=== What you should do ===
Show each line of the items below that contains the word "Recorded".

=== Data under study ===
================================

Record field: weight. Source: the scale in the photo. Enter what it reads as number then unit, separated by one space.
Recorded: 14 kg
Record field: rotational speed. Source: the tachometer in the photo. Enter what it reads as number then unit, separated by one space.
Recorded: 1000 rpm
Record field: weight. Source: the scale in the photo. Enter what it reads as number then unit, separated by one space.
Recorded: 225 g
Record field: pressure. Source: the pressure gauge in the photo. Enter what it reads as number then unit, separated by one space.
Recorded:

================================

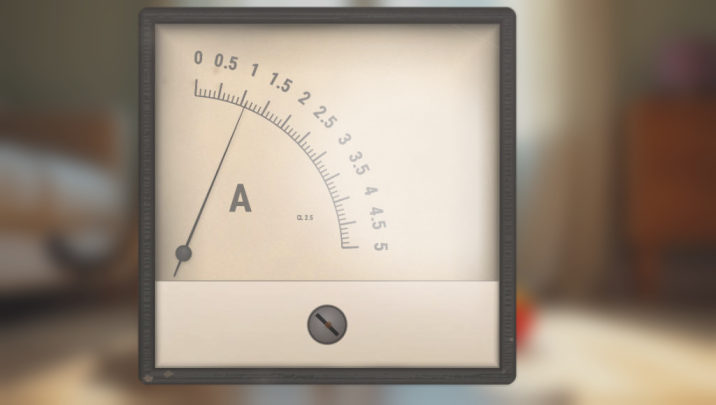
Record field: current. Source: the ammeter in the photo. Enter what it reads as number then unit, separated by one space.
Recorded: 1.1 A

================================

=== Solution to this problem ===
Recorded: 14 kg
Recorded: 1000 rpm
Recorded: 225 g
Recorded:
Recorded: 1.1 A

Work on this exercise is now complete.